====== EXTRACTED INFORMATION

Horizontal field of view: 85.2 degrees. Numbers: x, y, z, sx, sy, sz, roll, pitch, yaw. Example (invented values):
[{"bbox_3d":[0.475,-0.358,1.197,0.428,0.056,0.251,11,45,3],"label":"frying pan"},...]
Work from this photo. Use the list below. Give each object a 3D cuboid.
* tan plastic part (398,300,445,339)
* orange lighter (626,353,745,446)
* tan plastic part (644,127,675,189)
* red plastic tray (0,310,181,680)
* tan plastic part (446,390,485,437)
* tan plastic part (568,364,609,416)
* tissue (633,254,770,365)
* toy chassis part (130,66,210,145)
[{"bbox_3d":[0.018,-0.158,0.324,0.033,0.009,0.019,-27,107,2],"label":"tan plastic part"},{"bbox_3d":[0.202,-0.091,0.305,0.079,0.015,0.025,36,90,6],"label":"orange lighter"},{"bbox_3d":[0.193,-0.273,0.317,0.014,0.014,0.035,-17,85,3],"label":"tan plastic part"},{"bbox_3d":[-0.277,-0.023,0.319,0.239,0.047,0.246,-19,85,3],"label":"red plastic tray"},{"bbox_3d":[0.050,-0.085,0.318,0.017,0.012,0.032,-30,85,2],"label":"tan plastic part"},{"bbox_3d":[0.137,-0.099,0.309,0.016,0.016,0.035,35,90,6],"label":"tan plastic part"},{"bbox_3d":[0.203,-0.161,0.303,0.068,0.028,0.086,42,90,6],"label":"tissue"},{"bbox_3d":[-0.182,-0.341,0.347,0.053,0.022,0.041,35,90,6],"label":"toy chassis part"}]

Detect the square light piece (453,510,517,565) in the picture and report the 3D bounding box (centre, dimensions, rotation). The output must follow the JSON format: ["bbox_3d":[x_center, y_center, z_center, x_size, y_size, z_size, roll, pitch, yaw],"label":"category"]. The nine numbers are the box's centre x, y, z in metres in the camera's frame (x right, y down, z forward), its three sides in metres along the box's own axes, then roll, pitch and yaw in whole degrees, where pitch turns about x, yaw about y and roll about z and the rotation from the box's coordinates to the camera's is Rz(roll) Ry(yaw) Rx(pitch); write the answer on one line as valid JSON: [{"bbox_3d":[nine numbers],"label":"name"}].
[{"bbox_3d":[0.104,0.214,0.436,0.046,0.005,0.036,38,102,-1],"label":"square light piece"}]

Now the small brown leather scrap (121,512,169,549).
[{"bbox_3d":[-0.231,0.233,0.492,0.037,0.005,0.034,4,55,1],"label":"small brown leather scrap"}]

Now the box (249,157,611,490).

============

_EXERCISE PROMPT:_ Could you retype all of the entries exactly, leaving none out?

_SOLUTION TO THIS EXERCISE:_
Horizontal field of view: 85.2 degrees. Numbers: x, y, z, sx, sy, sz, roll, pitch, yaw. Example (invented values):
[{"bbox_3d":[0.475,-0.358,1.197,0.428,0.056,0.251,11,45,3],"label":"frying pan"},...]
Work from this photo. Use the list below. Give each object a 3D cuboid.
* tan plastic part (398,300,445,339)
* orange lighter (626,353,745,446)
* tan plastic part (644,127,675,189)
* red plastic tray (0,310,181,680)
* tan plastic part (446,390,485,437)
* tan plastic part (568,364,609,416)
* tissue (633,254,770,365)
* toy chassis part (130,66,210,145)
[{"bbox_3d":[0.018,-0.158,0.324,0.033,0.009,0.019,-27,107,2],"label":"tan plastic part"},{"bbox_3d":[0.202,-0.091,0.305,0.079,0.015,0.025,36,90,6],"label":"orange lighter"},{"bbox_3d":[0.193,-0.273,0.317,0.014,0.014,0.035,-17,85,3],"label":"tan plastic part"},{"bbox_3d":[-0.277,-0.023,0.319,0.239,0.047,0.246,-19,85,3],"label":"red plastic tray"},{"bbox_3d":[0.050,-0.085,0.318,0.017,0.012,0.032,-30,85,2],"label":"tan plastic part"},{"bbox_3d":[0.137,-0.099,0.309,0.016,0.016,0.035,35,90,6],"label":"tan plastic part"},{"bbox_3d":[0.203,-0.161,0.303,0.068,0.028,0.086,42,90,6],"label":"tissue"},{"bbox_3d":[-0.182,-0.341,0.347,0.053,0.022,0.041,35,90,6],"label":"toy chassis part"}]

Detect the square light piece (453,510,517,565) in the picture and report the 3D bounding box (centre, dimensions, rotation). The output must follow the JSON format: ["bbox_3d":[x_center, y_center, z_center, x_size, y_size, z_size, roll, pitch, yaw],"label":"category"]. The nine numbers are the box's centre x, y, z in metres in the camera's frame (x right, y down, z forward), its three sides in metres along the box's own axes, then roll, pitch and yaw in whole degrees, where pitch turns about x, yaw about y and roll about z and the rotation from the box's coordinates to the camera's is Rz(roll) Ry(yaw) Rx(pitch); write the answer on one line as valid JSON: [{"bbox_3d":[nine numbers],"label":"name"}].
[{"bbox_3d":[0.104,0.214,0.436,0.046,0.005,0.036,38,102,-1],"label":"square light piece"}]

Now the small brown leather scrap (121,512,169,549).
[{"bbox_3d":[-0.231,0.233,0.492,0.037,0.005,0.034,4,55,1],"label":"small brown leather scrap"}]

Now the box (249,157,611,490).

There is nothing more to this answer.